L'intervista

Le mille anime di Raphael Gualazzi: «Ogni concerto è un volto della mia identità artistica»

Il cantautore, pianista e compositore sarà a Bari, Acquaviva e Lecce in Piano Solo, poi a Capodanno con il quintetto alla Spiaggia dei Gradoni per l'Alba dei Popoli

Le dimensioni distinte dei suoi spettacoli rispecchiano la sua personalità poliedrica dal punto di vista artistico: Raphael Gualazzi offre in ogni contesto musicale un viaggio per il suo pubblico, che parte dalla tradizione e arriva al presente. Il cantautore, pianista, compositore, arrangiatore e produttore, acclamato per il suo linguaggio personale e inconfondibile, moltiplica le forme del live per restituire ogni sera un volto diverso della propria identità artistica.

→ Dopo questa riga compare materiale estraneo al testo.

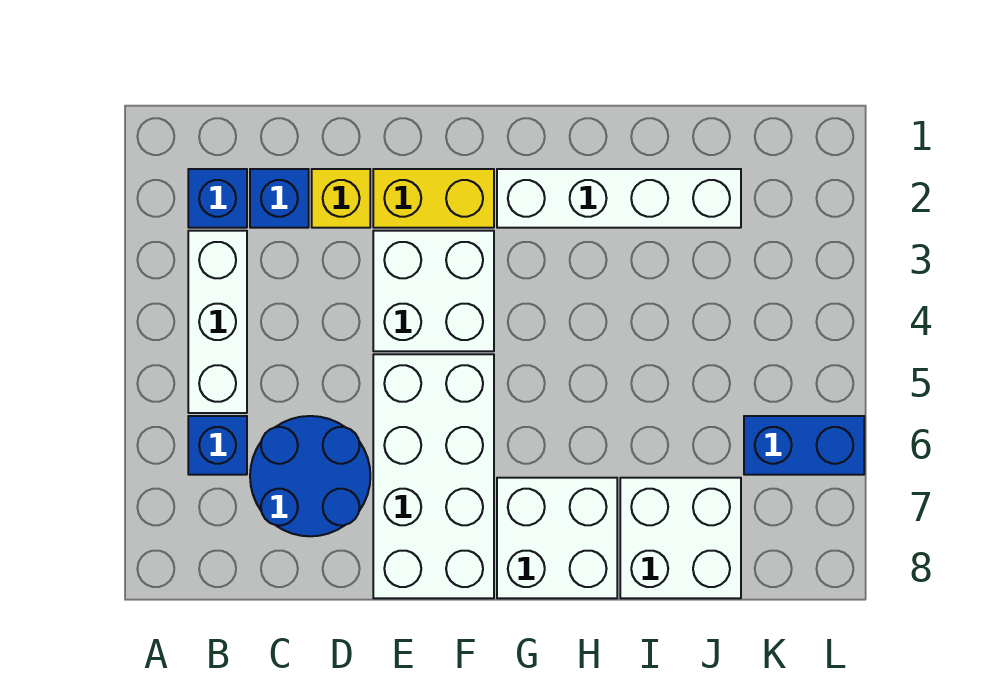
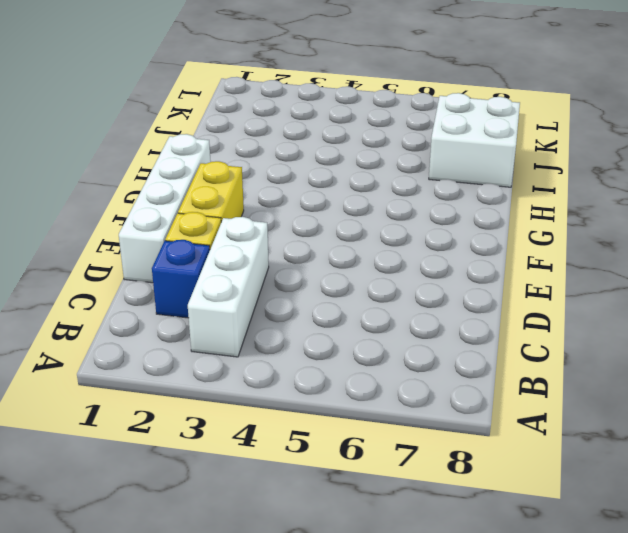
white brick B3:D3 level 1 -> white brick B3:B5 level 1
white brick D1:G1 level 1 -> white brick G2:J2 level 1
none -> blue brick B2 level 1
none -> blue brick B6 level 1
none -> blue round brick C6:D7 level 1

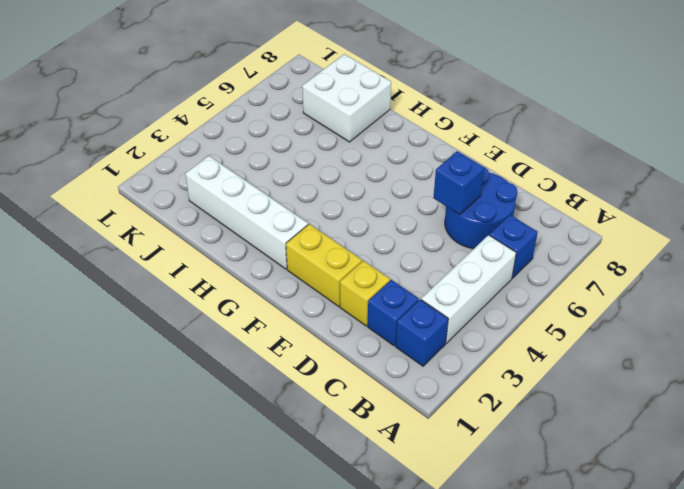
blue brick D6 level 2 -> none
none -> white brick E3:F4 level 1
none -> white brick E5:F8 level 1
none -> white brick G7:H8 level 1

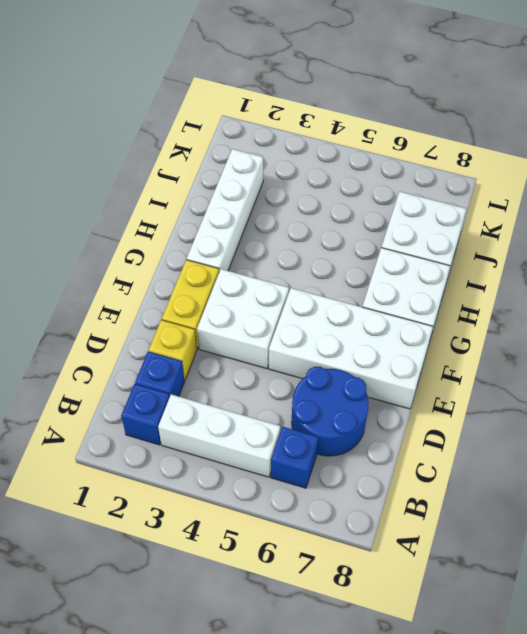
none -> blue brick K6:L6 level 1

E lo farà anche nei prossimi giorni in Puglia, dove sarà impegnato in diversi appuntamenti: domani, 20 dicembre, al Teatro Forma di Bari; domenica 21 al Teatro Luciani di Acquaviva delle Fonti per la rassegna JazzSet; lunedì 22 al Teatro Paisiello di Lecce nel cartellone di Salento Jazz. Queste tre date lo vedranno impegnato in Piano Solo, mentre il 1° gennaio tornerà a Otranto per l'Alba dei Popoli, festeggiando l'anno nuovo sulla Spiaggia dei Gradoni con il suo Raphael Gualazzi Quintet (ingresso gratuito).

Gualazzi, ci racconta la scelta di sviluppare percorsi dal vivo diversi, ma in parallelo?

«Ho un repertorio di composizioni ventennale, con brani di diverse caratteristiche. Con l’orchestra (con cui tornerà in Puglia il 13 febbraio al Teatro Kennedy di Fasano per Fasano Musica, insieme all'Orchestra della Magna Grecia, ndr.) possiamo restituire giustizia artistica a un repertorio contaminato dai sapori sinfonici dei miei studi classici. Quando suono con il quintetto, invece, la componente vocale è determinante: i musicisti interpretano linee e arrangiamenti vocali scritti apposta per loro, abbiamo organo Hammond, tromba e cori. Nel trio, invece, ci concentriamo su un’atmosfera più jazzistica che valorizza l’interplay tra i musicisti e le qualità acustiche degli strumenti. Il piano solo, infine, è un approccio più confidenziale: porto il pubblico attraverso le mie ispirazioni e storie, con aneddoti legati al mondo afro-americano dagli albori del secolo scorso fino a oggi»

Quanto è importante per lei il valore della condivisione sul palco?

«È fondamentale. La musica è un linguaggio universale e profondo, come ha detto Herbie Hancock, è una metafora sociale: ascoltare l’altro permette di valorizzare la propria individualità. È un principio che può essere applicato anche alla società: imparare ad ascoltare gli altri e vedere opportunità nelle situazioni che chiamiamo “problemi”».

Teatri, piazze, chiostri, a Capodanno sulla spiaggia di Otranto: il suo approccio cambia in base al luogo?

«Lascio sempre una certa flessibilità nel repertorio: il luogo e l’atmosfera influenzano la scelta dei brani. Ci sono alcuni pezzi fissi che accompagnano quasi sempre il percorso, ma intorno a questi cerco di creare contenuti inaspettati o valorizzare repertori meno eseguiti. In questo modo si mostra l’universo del mio percorso artistico».

Il panorama musicale mainstream va in tutt'altra direzione. Come vede l’approccio dei più giovani verso il jazz e la classica?

«La fortuna è che l’esperienza dal vivo non può essere sostituita. Un concerto, anche classico o sinfonico, genera emozioni che sfuggono a qualsiasi riproduzione artificiale. La musica dal vivo non è mai uguale a se stessa: si rigenera e si rinnova. Ci sarà sempre un pubblico, e ci saranno sempre giovani attratti e incuriositi, a prescindere dalle evoluzioni del mainstream».